For an example of what we need to avoid, look no further than that Democratic bastion, Brooklyn. It has the lowest voter participation rates in the state. After the next election, the borough will be soiled by the presence on a court bench of Noach Dear, a noted bigot and racist, thereby neatly ending the possibility of justice in that courtroom for gay and Muslim New Yorkers. The last county chair of the Democratic Party is currently serving a term in a Federal prison. For all intents and purposes, Brooklyn does not have elections - it has acclamations. A borough that should of right be a center of Progressivism labors instead under the iron rule of an incumbent party monocracy that crushes, sometimes literally, citizen participation, using Byzantine ballot rules, spurious court challenges, and, as in the case of Dear, occasionally promotion of reptilian troglodytes out of competition. The goal of the Democratic machine in Brooklyn - and in The Bronx and Queens - is not governance, or small-d democracy, it is rule for the sake of power, incumbency and patronage. Just one small example: in Queens, the official Democratic Party refuses to recognize the Queens County Young Democrats - out of fear of breeding potential rivals to the Incumbency, which is doing very nicely in that borough, thank you very much.

The current status quo in Albany is unacceptable, and it's clear that Joe Bruno must go. Thankfully, he seems to be doing whatever it is that can humanly be done to prove his own irrelevance, as the ongoing saga of Spitzer vs. Bruno demonstrates. However, the defeat of Joe Bruno is not enough. New Yorkers need to ensure that the post-Bruno era does not become merely the exchange of one machine for another.

Failing what seems an increasingly attractive option - the Federal or state oversight of outer-borough Democratic machines - that means a few things that, if New York voters have any sense whatsoever, they will demand of Democrats seeking a Senate majority: first, non-partisan, independent redistricting. Second, campaign finance reform, including a viable system for public financing of campaigns similar to Clean Money Clean Elections. Third, rules reform in the legislature - real rules reform, not some cosmetic fix that makes Malcolm Smith merely a Democratic Joe Bruno or, worse yet, a Sheldon Silver clone.
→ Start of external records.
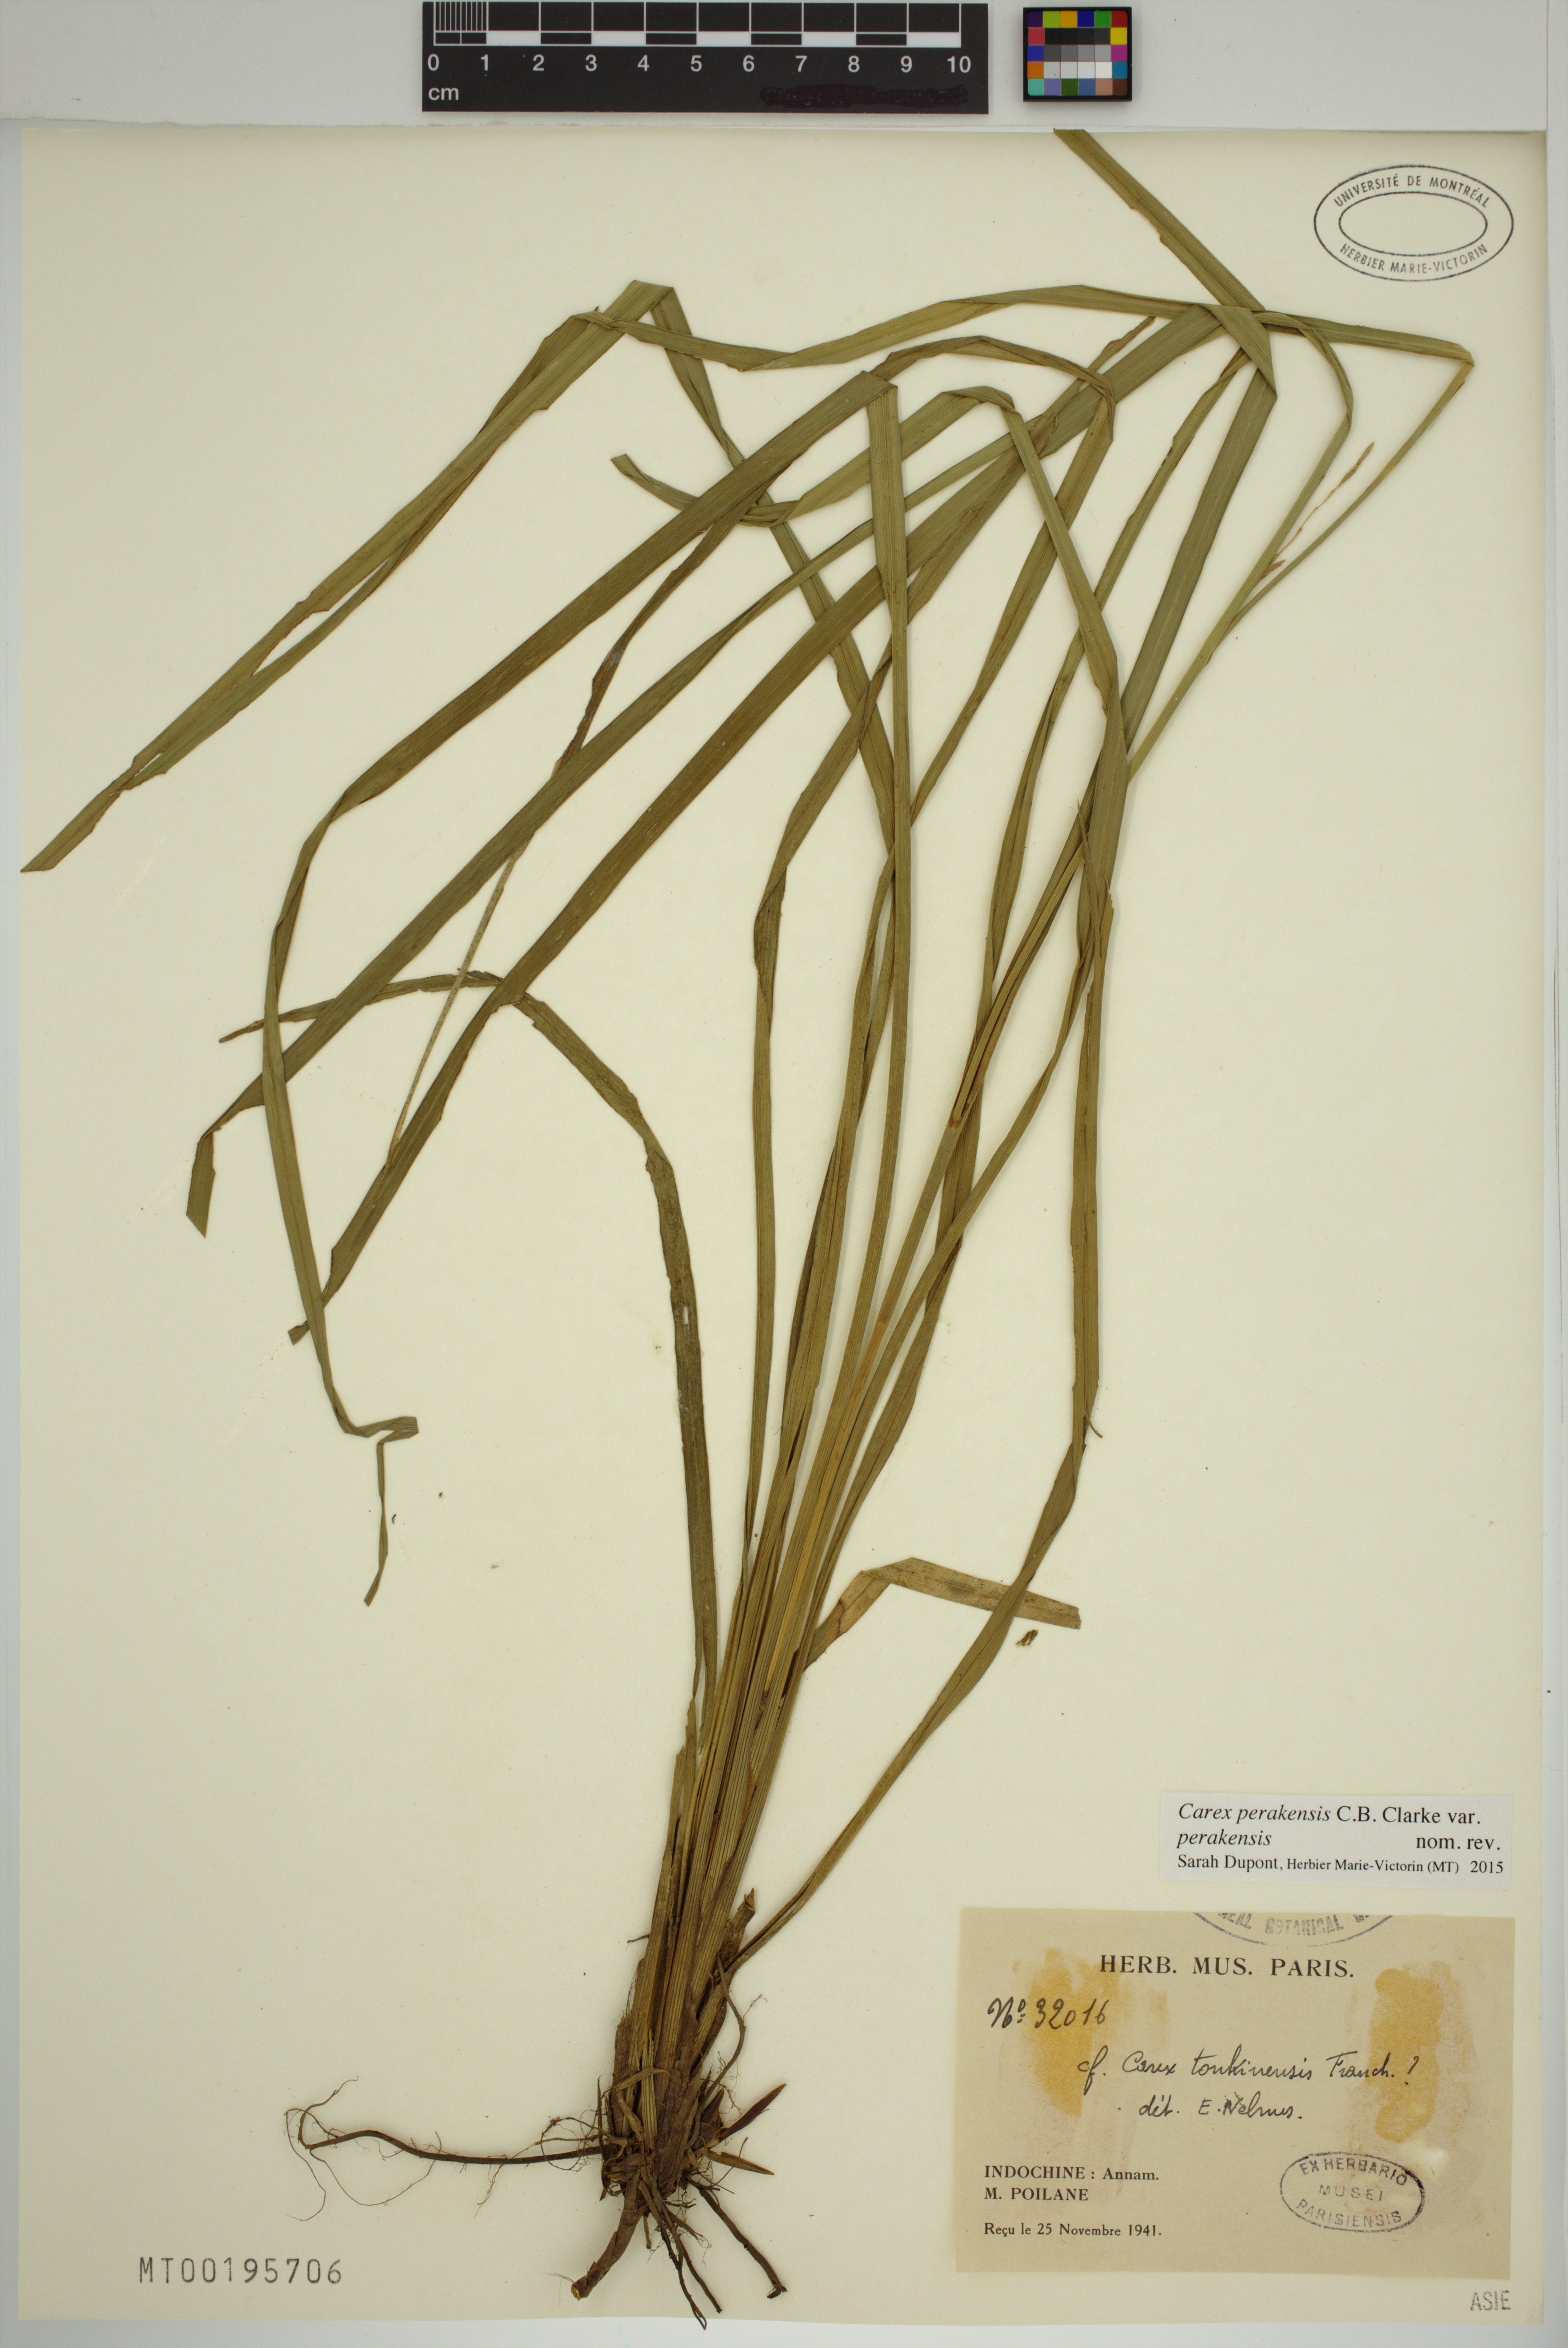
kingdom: Plantae
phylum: Tracheophyta
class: Liliopsida
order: Poales
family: Cyperaceae
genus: Carex
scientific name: Carex perakensis
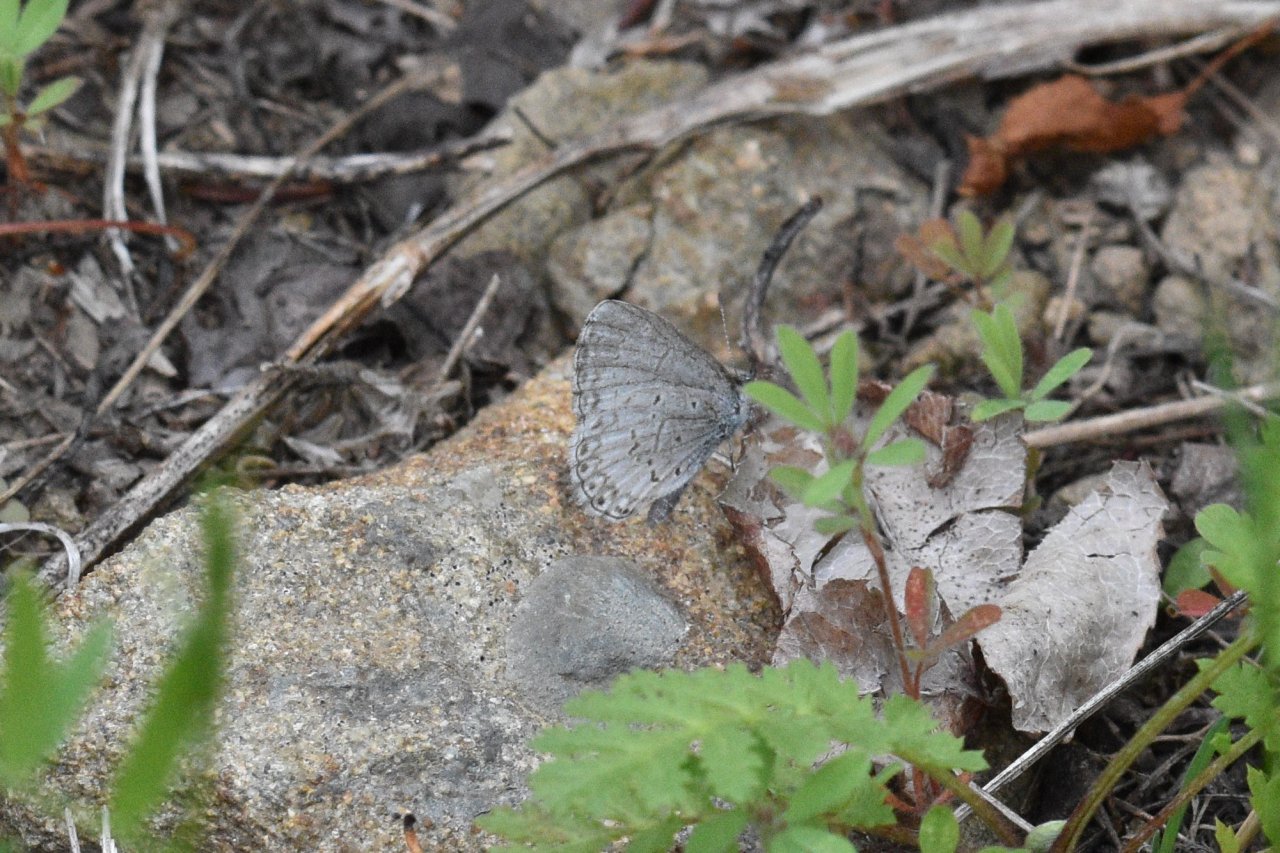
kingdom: Animalia
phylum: Arthropoda
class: Insecta
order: Lepidoptera
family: Lycaenidae
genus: Celastrina
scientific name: Celastrina lucia
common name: Northern Spring Azure
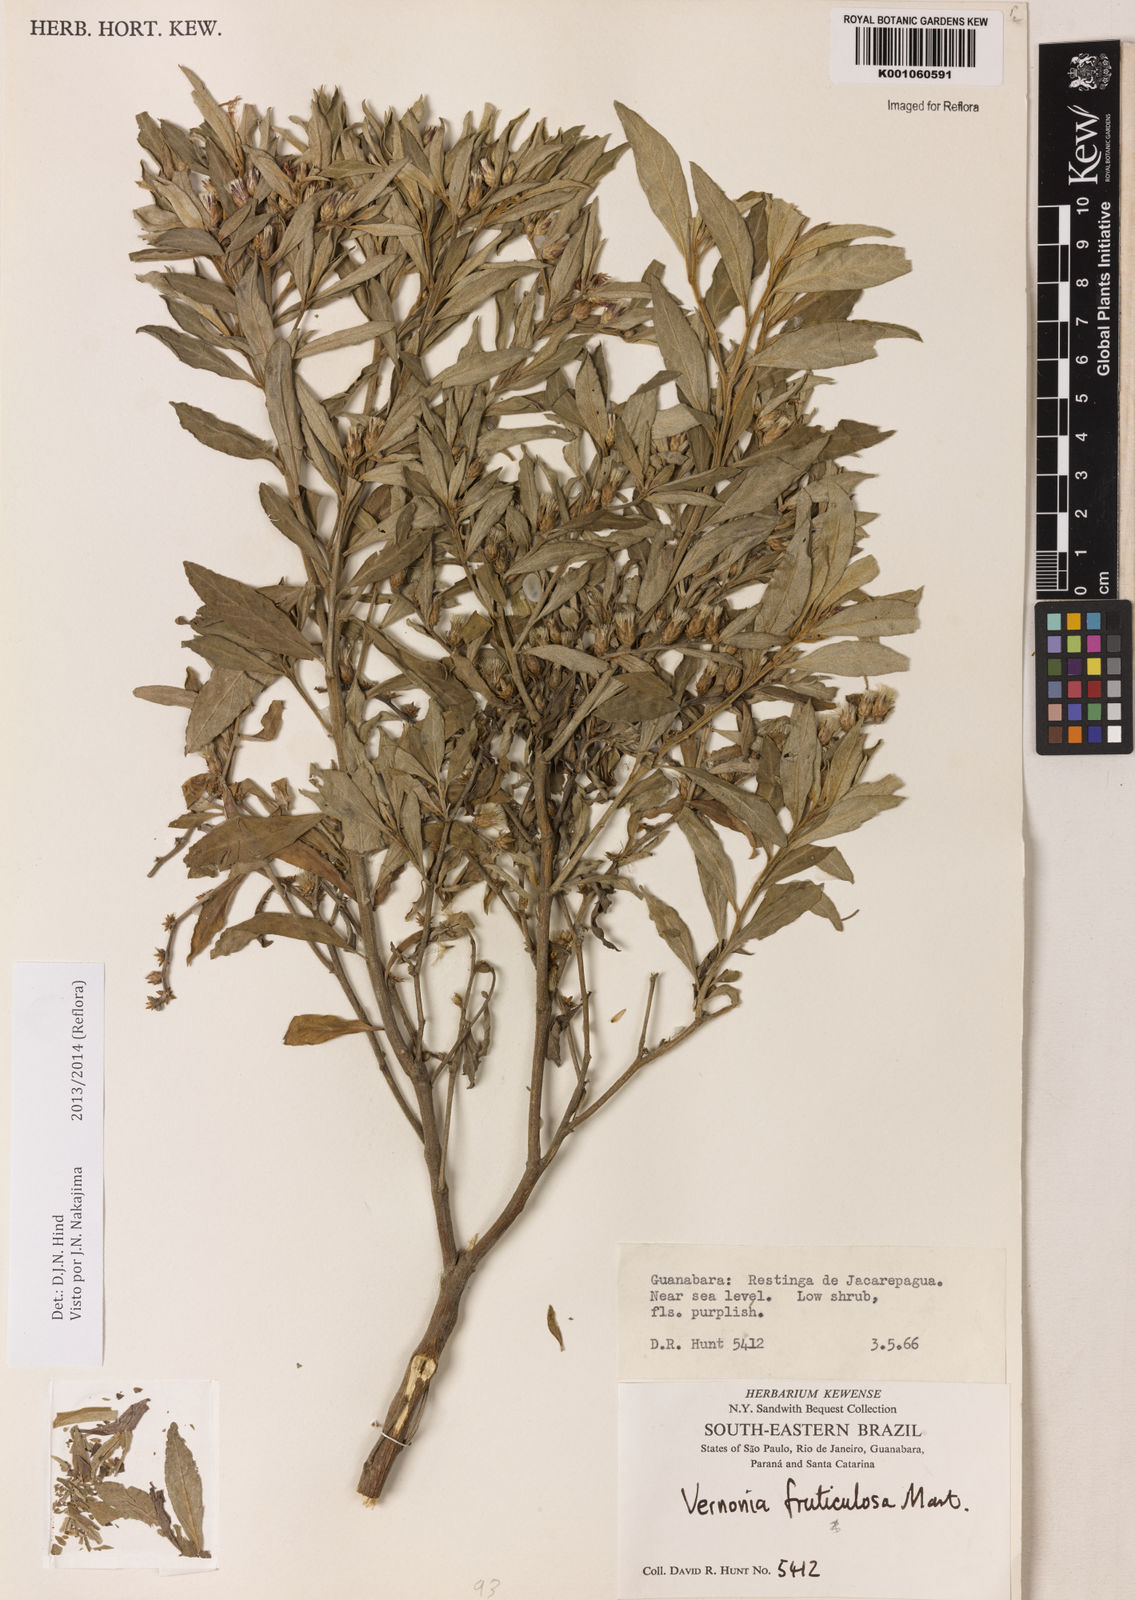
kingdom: Plantae
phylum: Tracheophyta
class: Magnoliopsida
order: Asterales
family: Asteraceae
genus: Lepidaploa
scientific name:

Lastly, it's time to consider term limits for the legislature. A decade, say, is long enough for any one person to be serving the public. Take just one example, Joe Lentol:

Assemblyman Joseph R. Lentol has represented North Brooklyn in the New York State Legislature since 1972. He is a lifelong resident of New York City, whose father and grandfather both also served in the New York State Legislature.

That likely adds up to a century of service by members of one family in the legislature, with the current incumbent having sat in his seat for a third thereof. Even if Lentol is Solon himself, it's hardly healthy for a democracy to return anyone for that long a time; nor is he the only one, as anyone who's ever heard the name Boyland can attest. It is worse, far worse, in the state Senate.

The Democratic agenda is far better than the republican version. Two words: universal healthcare. That said, if we want to make this state a better place to live, work and raise a family, we need to ensure that we have better, fresher Democrats as well. One-party rule is not without its dangers, a point Joe Bruno and his allies are entirely certain to stress (that, indeed, is the strategic impetus behind the current dramatics); the Democrats owe it to New Yorkers, and to themselves, to ensure that the choice of giving them complete control of the state government will be rewarded by a rebirth of democracy, not by the exchange of one flavor of hacks for another.

We can't tolerate more Joe Brunos; not even if they happen to be named Malcolm Smith, or whomever else victorious Senate Democrats happen to choose. We need a real legislature and actual, competitive elections. Anything less is not acceptable, and should be rejected out of hand.